- Exercise details -
Produce word for word the lines of the data below running from the one that has "that football to" to the one that has "to existing laws and legal processes, and", inclusive, and no others.

- Extracted entries -
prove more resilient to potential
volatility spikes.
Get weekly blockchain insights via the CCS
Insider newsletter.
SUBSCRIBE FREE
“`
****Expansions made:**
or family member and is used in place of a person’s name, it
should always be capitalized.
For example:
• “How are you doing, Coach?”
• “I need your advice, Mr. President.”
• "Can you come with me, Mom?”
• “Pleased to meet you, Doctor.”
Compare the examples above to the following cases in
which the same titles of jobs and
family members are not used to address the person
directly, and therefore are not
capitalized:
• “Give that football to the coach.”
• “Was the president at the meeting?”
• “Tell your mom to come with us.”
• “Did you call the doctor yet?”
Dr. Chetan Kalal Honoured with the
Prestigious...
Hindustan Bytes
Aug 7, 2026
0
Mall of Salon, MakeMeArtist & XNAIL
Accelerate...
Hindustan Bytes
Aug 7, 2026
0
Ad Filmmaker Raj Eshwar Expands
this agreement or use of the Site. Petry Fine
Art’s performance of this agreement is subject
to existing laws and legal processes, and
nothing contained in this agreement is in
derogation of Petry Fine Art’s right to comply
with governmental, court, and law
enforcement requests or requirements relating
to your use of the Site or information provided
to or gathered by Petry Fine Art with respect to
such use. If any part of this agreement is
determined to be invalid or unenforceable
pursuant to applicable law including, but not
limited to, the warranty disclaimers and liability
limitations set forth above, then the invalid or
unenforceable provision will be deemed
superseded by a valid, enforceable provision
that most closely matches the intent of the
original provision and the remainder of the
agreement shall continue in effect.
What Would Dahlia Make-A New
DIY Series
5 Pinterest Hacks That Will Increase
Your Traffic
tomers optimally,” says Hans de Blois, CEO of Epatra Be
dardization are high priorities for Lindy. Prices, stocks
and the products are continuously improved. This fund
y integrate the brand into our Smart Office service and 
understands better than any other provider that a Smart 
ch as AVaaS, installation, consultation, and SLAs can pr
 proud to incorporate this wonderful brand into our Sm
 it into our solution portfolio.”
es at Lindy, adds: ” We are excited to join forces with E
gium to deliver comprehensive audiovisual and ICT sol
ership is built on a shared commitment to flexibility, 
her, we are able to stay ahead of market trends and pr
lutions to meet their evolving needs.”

- Written solution -
• “Give that football to the coach.”
• “Was the president at the meeting?”
• “Tell your mom to come with us.”
• “Did you call the doctor yet?”
Dr. Chetan Kalal Honoured with the
Prestigious...
Hindustan Bytes
Aug 7, 2026
0
Mall of Salon, MakeMeArtist & XNAIL
Accelerate...
Hindustan Bytes
Aug 7, 2026
0
Ad Filmmaker Raj Eshwar Expands
this agreement or use of the Site. Petry Fine
Art’s performance of this agreement is subject
to existing laws and legal processes, and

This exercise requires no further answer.